Remarkable facts from a new paper by James Habyarimana and William Jack of the Center for Global Development:
The World Health Organization (2004) reported that 1.2 million people died from road traffic injuries in 2002, 90 percent in low- and middle-income countries, about the same number as die of malaria. In addition, between 20 and 50 million people are estimated to be injured or disabled each year.
Road traffic accidents constitute the largest share, 23 percent, of deaths due to injury, nearly twice as many as the 14 percent due to war and violence combined. Traffic accidents were ranked as the 10th leading cause of death in 2001, and are projected to be the third or fourth most important contributor to the global disease burden in 2030 (Lopez et. al., 2006). By that date, road accidents are projected to account for 3.7 percent of deaths worldwide — twice the projected share due to malaria (Mathers and Loncar, 2006).

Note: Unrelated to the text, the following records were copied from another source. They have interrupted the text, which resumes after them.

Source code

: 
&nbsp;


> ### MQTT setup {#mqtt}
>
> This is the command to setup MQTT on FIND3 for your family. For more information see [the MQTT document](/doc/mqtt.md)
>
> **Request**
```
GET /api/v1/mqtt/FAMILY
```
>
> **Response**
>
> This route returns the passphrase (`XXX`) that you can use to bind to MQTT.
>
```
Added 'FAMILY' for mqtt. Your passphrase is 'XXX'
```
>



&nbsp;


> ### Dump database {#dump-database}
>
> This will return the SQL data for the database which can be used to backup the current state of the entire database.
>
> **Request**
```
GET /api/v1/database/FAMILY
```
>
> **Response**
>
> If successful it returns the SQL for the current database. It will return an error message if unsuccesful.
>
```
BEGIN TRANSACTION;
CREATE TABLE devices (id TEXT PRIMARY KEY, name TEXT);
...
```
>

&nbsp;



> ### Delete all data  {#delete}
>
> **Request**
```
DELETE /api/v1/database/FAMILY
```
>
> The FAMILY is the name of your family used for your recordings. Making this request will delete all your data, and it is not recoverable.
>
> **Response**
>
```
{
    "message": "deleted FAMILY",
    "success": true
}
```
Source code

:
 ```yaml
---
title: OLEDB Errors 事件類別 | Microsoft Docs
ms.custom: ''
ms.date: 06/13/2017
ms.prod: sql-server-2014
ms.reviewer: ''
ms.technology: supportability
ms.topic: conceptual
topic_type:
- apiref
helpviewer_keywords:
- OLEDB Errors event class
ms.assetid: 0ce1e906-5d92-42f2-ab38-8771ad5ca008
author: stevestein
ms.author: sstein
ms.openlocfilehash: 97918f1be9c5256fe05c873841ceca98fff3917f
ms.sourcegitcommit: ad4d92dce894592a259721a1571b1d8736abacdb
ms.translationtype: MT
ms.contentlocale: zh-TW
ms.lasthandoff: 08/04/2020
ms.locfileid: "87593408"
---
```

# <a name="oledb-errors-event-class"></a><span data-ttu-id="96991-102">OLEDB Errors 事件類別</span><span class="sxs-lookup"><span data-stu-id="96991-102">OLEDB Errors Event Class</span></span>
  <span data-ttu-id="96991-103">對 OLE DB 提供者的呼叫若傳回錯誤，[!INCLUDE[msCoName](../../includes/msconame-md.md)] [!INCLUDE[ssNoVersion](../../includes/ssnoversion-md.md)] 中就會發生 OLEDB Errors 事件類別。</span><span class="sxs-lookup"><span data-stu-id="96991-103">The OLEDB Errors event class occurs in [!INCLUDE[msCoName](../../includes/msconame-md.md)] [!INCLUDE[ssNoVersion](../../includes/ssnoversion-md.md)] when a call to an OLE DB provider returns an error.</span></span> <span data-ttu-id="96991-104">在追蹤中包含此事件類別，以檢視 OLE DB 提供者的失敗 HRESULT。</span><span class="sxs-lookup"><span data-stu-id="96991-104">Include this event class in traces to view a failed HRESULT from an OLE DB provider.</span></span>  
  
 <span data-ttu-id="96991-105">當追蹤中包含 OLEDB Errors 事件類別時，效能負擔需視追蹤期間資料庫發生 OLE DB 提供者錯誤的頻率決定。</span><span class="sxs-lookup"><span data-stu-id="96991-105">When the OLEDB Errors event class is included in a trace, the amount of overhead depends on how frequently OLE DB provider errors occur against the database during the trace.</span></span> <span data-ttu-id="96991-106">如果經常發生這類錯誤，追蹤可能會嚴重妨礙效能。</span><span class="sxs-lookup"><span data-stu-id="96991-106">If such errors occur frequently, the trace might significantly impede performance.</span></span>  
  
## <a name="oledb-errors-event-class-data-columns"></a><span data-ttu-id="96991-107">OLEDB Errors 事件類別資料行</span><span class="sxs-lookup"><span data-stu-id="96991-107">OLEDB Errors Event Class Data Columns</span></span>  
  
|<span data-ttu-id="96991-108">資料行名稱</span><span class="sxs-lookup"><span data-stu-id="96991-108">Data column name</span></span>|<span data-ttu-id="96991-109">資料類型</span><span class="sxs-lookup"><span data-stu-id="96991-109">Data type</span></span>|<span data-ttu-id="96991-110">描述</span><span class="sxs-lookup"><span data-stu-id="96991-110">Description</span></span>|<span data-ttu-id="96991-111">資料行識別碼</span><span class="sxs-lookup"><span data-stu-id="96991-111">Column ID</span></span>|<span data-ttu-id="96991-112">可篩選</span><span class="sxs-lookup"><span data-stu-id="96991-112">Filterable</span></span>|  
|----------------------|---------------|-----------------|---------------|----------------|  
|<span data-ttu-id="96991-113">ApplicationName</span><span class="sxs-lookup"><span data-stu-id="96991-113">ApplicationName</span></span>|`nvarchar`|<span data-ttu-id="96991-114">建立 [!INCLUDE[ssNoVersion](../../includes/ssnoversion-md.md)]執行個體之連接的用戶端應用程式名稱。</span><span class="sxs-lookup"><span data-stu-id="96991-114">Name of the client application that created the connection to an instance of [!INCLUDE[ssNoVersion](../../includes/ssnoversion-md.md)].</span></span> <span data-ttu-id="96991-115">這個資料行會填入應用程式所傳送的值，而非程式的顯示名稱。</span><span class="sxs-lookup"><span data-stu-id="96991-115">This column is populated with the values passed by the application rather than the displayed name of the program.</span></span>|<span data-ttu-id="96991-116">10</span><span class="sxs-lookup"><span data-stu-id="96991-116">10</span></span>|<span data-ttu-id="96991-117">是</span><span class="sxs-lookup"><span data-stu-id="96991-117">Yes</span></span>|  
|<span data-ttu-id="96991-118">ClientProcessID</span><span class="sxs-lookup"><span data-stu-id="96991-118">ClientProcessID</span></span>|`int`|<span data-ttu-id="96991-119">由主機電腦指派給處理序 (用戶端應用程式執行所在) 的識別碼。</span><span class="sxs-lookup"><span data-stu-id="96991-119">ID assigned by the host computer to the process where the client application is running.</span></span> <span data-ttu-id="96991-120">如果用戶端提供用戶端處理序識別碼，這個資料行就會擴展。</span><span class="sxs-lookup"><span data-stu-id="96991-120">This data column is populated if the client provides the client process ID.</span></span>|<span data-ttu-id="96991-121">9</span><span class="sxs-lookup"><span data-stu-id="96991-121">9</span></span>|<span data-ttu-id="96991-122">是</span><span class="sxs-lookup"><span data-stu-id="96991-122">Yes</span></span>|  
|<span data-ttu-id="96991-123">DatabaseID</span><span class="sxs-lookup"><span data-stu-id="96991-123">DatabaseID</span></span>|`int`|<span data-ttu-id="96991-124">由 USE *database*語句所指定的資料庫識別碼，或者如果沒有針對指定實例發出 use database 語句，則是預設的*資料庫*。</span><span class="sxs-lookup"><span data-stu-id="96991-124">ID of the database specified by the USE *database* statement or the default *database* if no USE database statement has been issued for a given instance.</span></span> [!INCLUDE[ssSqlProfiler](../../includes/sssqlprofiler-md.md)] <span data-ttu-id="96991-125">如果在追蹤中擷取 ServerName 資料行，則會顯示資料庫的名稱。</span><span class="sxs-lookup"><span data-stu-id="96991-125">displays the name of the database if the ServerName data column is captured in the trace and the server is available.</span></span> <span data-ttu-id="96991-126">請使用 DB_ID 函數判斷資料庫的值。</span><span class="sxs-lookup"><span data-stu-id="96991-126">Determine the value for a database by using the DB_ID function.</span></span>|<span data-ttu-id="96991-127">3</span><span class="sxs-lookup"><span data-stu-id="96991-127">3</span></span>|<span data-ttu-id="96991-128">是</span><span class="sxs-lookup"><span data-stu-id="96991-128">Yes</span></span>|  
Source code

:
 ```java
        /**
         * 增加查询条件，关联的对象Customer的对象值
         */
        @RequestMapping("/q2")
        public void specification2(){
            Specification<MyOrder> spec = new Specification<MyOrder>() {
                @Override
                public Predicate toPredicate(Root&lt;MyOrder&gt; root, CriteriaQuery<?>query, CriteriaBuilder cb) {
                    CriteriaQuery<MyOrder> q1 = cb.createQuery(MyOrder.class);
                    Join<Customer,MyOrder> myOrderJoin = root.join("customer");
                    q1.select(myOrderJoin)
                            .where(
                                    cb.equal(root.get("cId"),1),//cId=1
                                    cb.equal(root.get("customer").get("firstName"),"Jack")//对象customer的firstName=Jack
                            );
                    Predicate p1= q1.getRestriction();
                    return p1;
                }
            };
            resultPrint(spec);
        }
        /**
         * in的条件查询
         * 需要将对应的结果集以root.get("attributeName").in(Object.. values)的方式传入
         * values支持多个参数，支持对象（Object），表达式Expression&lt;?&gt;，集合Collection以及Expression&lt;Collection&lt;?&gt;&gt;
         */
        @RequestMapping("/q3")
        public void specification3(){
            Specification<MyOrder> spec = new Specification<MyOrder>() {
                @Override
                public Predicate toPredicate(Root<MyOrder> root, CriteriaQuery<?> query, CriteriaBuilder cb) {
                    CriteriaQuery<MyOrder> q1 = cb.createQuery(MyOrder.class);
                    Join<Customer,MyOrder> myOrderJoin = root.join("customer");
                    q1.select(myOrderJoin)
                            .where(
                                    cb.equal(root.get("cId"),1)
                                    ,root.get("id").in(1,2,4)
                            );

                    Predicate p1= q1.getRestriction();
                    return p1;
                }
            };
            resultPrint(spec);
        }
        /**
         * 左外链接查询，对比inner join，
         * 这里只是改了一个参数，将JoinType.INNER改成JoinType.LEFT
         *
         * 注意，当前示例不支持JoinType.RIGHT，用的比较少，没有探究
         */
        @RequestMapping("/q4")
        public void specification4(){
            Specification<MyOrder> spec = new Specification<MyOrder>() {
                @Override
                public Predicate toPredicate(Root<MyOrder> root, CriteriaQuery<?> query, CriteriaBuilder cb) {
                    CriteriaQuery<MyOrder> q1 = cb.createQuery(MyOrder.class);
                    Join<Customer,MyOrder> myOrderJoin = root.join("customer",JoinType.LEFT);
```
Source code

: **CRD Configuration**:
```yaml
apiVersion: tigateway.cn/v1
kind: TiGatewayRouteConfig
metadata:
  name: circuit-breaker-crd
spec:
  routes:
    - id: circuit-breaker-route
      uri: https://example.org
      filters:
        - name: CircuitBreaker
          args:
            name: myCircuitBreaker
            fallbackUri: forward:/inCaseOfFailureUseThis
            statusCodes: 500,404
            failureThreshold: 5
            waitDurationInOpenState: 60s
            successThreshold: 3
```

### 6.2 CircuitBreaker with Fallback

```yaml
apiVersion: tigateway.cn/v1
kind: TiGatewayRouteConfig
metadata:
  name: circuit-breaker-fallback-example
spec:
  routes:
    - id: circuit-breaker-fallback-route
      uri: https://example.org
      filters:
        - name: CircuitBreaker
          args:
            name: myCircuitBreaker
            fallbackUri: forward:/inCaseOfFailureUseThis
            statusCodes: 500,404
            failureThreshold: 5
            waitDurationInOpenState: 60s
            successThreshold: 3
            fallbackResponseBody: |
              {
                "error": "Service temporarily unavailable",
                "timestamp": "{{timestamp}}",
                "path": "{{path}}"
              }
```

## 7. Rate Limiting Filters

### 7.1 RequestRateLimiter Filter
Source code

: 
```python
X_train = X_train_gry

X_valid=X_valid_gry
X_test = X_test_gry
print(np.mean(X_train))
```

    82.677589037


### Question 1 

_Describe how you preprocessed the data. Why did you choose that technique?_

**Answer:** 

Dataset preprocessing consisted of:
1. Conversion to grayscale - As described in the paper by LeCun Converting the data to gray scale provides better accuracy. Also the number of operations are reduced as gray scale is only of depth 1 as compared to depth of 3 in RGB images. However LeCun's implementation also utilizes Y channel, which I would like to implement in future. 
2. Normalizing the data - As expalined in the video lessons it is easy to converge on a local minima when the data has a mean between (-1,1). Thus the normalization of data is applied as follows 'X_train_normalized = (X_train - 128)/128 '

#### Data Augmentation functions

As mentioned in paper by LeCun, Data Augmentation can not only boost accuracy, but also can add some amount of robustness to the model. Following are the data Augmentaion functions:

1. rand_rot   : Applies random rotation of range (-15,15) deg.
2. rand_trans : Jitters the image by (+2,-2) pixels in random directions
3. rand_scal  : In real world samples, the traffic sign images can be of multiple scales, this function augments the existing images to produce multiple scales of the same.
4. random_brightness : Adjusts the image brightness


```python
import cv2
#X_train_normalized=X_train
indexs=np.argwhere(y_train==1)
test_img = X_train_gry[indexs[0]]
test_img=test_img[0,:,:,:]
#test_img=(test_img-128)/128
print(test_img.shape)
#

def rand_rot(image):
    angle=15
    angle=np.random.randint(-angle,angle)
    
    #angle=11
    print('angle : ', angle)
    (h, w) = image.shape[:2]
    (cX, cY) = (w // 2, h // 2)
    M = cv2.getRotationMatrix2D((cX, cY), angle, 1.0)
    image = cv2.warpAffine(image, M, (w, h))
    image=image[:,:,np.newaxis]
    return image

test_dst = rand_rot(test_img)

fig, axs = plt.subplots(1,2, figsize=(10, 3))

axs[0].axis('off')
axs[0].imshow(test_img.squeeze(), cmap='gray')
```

It’s interesting how we hear all the time about malaria and mosquito nets (it was even World Malaria Day last week), but we never hear about third-world traffic accidents.
Habyarimana and Jack report the results of a fascinating field experiment they carried out, putting posters in over 1,000 randomly chosen Kenyan mini-buses. The posters told passengers to speak up if the driver drove dangerously.
And it really seems to have worked. Using data on insurance claims, the authors find that the buses that got these posters saw large declines in crashes relative to the control group, and the accident reduction appears to persist, as long as the signs remain posted.
I love it when I stumble onto a paper that A) teaches me some important facts, B) has a clever idea, C) is believable, and D) makes the world a better place.